Cada país lidia con la crisis energética su manera y en Reino Unido consideran que los paneles solares portátiles pueden ser una buena solución.

paneles solares
Al contrario que los paneles normales, los portátiles son más sencillos de colocar.
22/03/2026 12:00
Actualizado a 22/03/2026 12:00

La crisis energética derivada de la guerra de Irán afecta a todo el mundo y cada país intenta capear el temporal como buenamente puede. El gobierno británico ha sorprendido con un plan bastante llamativo: vender paneles solares en los supermercados para instalarlos en los balcones, una medida que busca democratizar el acceso a la energía renovable y reducir la dependencia del gas y del petróleo en los hogares.

La propuesta se centra en impulsar los llamados sistemas “plug-in solar”, pequeños kits fotovoltaicos de bajo coste que cualquier ciudadano puede comprar, instalar por sí mismo y conectar directamente a su vivienda sin necesidad de obras complejas ni grandes inversiones, que es uno de los principales problemas de las instalaciones solares tradicionales.

panel solar tejado unef
Es la solución ideal para quienes no tienen una casa individual.

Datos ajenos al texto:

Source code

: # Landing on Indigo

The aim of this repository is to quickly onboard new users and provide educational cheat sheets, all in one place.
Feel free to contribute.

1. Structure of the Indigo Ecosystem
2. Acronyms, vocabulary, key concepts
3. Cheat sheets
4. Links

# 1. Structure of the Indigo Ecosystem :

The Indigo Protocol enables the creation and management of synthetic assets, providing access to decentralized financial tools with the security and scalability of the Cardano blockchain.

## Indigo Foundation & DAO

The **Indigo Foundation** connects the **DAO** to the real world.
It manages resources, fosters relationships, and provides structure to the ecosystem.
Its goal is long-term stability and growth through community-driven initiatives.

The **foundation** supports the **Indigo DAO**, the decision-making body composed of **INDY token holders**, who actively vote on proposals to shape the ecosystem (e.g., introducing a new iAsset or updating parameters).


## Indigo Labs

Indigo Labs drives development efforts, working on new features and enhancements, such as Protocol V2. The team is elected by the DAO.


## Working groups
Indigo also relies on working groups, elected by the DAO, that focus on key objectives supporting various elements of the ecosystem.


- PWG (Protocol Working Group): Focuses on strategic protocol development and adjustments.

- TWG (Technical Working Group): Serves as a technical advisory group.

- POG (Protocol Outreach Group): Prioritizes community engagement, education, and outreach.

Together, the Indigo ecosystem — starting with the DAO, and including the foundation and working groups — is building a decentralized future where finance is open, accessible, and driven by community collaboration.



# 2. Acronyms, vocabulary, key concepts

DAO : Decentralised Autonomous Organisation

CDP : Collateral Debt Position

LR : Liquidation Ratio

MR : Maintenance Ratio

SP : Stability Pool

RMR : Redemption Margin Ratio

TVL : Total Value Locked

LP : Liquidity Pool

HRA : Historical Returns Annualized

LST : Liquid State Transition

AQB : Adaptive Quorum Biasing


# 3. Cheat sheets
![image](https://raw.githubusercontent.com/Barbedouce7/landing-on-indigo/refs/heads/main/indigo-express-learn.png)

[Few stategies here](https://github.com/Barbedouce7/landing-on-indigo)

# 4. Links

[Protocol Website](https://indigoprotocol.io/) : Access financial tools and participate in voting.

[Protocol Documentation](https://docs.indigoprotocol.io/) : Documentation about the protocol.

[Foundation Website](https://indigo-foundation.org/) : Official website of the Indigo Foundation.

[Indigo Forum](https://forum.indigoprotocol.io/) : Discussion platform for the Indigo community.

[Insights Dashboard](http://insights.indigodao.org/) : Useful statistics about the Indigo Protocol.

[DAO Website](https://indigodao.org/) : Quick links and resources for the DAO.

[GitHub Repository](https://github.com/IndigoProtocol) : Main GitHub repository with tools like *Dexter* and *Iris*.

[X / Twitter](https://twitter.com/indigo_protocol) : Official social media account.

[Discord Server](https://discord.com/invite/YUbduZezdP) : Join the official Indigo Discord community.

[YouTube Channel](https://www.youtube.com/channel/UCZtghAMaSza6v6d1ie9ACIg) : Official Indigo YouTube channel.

Democratizar la energía renovable

La iniciativa surge en un contexto marcado por el encarecimiento de la energía en Europa, que ha hecho que haya una necesidad más o menos urgente de encontrar soluciones energéticas alternativas que sean rápidas y accesibles. A diferencia de las instalaciones solares tradicionales en tejados, estos paneles están pensados para viviendas en pisos, donde instalar sistemas convencionales resulta más complicado. El objetivo es que millones de hogares puedan generar parte de su propia electricidad de forma sencilla, reduciendo así su factura energética y su exposición a la volatilidad de los precios.

La clave de esta propuesta, que puede resultar en un éxito, radica en su simplicidad. Los kits solares enchufables pueden colocarse en balcones, terrazas o fachadas y conectarse directamente a un enchufe doméstico. De este modo, comienzan a producir electricidad que se utiliza inmediatamente en el hogar. Es un formato que ya ha demostrado su éxito en otros países europeos porque, debido a su bajo coste, permite que la inversión inicial sea accesible para una gran parte de la población.

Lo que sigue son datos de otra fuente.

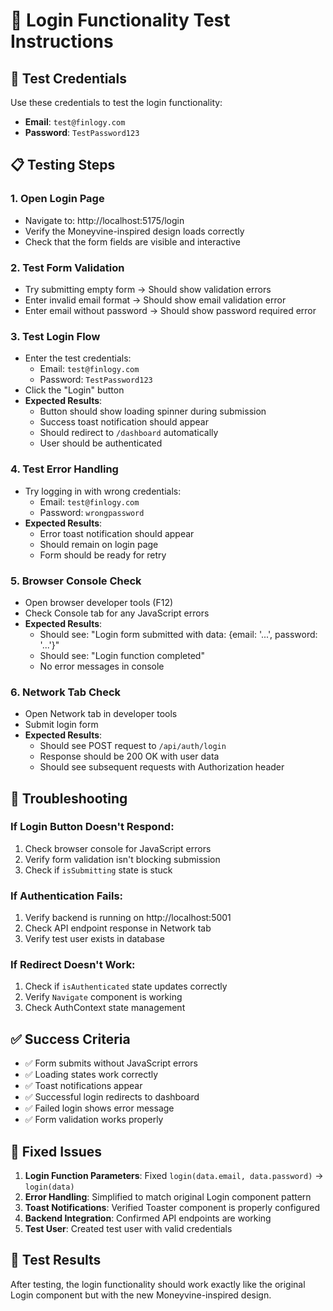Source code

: # 🔧 Login Functionality Test Instructions

## 🎯 **Test Credentials**
Use these credentials to test the login functionality:

- **Email**: `test@finlogy.com`
- **Password**: `TestPassword123`

## 📋 **Testing Steps**

### **1. Open Login Page**
- Navigate to: http://localhost:5175/login
- Verify the Moneyvine-inspired design loads correctly
- Check that the form fields are visible and interactive

### **2. Test Form Validation**
- Try submitting empty form → Should show validation errors
- Enter invalid email format → Should show email validation error
- Enter email without password → Should show password required error

### **3. Test Login Flow**
- Enter the test credentials:
  - Email: `test@finlogy.com`
  - Password: `TestPassword123`
- Click the "Login" button
- **Expected Results**:
  - Button should show loading spinner during submission
  - Success toast notification should appear
  - Should redirect to `/dashboard` automatically
  - User should be authenticated

### **4. Test Error Handling**
- Try logging in with wrong credentials:
  - Email: `test@finlogy.com`
  - Password: `wrongpassword`
- **Expected Results**:
  - Error toast notification should appear
  - Should remain on login page
  - Form should be ready for retry

### **5. Browser Console Check**
- Open browser developer tools (F12)
- Check Console tab for any JavaScript errors
- **Expected Results**:
  - Should see: "Login form submitted with data: {email: '...', password: '...'}"
  - Should see: "Login function completed"
  - No error messages in console

### **6. Network Tab Check**
- Open Network tab in developer tools
- Submit login form
- **Expected Results**:
  - Should see POST request to `/api/auth/login`
  - Response should be 200 OK with user data
  - Should see subsequent requests with Authorization header

## 🐛 **Troubleshooting**

### **If Login Button Doesn't Respond:**
1. Check browser console for JavaScript errors
2. Verify form validation isn't blocking submission
3. Check if `isSubmitting` state is stuck

### **If Authentication Fails:**
1. Verify backend is running on http://localhost:5001
2. Check API endpoint response in Network tab
3. Verify test user exists in database

### **If Redirect Doesn't Work:**
1. Check if `isAuthenticated` state updates correctly
2. Verify `Navigate` component is working
3. Check AuthContext state management

## ✅ **Success Criteria**
- ✅ Form submits without JavaScript errors
- ✅ Loading states work correctly
- ✅ Toast notifications appear
- ✅ Successful login redirects to dashboard
- ✅ Failed login shows error message
- ✅ Form validation works properly

## 🔧 **Fixed Issues**
1. **Login Function Parameters**: Fixed `login(data.email, data.password)` → `login(data)`
2. **Error Handling**: Simplified to match original Login component pattern
3. **Toast Notifications**: Verified Toaster component is properly configured
4. **Backend Integration**: Confirmed API endpoints are working
5. **Test User**: Created test user with valid credentials

## 📝 **Test Results**
After testing, the login functionality should work exactly like the original Login component but with the new Moneyvine-inspired design.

Una solución a una situación de tensión

El gobierno británico pretende facilitar aún más su adopción permitiendo su comercialización masiva en supermercados y grandes superficies, lo que supondría un cambio radical en la forma de acceder a la energía solar. En lugar de depender de instaladores especializados, los ciudadanos podrían adquirir estos dispositivos como cualquier otro electrodoméstico, acelerando el despliegue y eliminando barreras administrativas y económicas. El planteamiento básico es el de eliminar las trabas habituales en este tipo de sistemas que hacen que mucha gente ni se los plantee como opción.

Esta estrategia quiere responder a un problema estructural del sistema energético británico: su elevada dependencia de las importaciones de combustibles fósiles y las limitaciones de la red eléctrica. En los últimos años, el crecimiento de la energía solar ha sido notable, pero también ha puesto de manifiesto cuellos de botella en la infraestructura, especialmente en la capacidad de conexión. En esa tesitura, los sistemas de autoconsumo a pequeña escala, como los paneles solares de balcón, permitirían aliviar parte de esta tensión al generar electricidad directamente en el punto de consumo.

Además del ahorro económico, estos dispositivos tienen un impacto directo en el medio ambiente, porque la energía solar fotovoltaica es una fuente limpia que no emite gases de efecto invernadero durante su funcionamiento, lo que contribuye a reducir la huella de carbono de los hogares.

Sobre el papel es un plan interesante que podría redundar en el beneficio de todos los ciudadanos, pero el despliegue de esta tecnología tiene muchos desafíos por delante. El principal es que será necesario adaptar la normativa para permitir su instalación sin trabas, que es de los puntos más problemáticos, pero también es necesario garantizar la seguridad de los sistemas y asegurar que la red eléctrica pueda gestionar la energía generada mediante estos.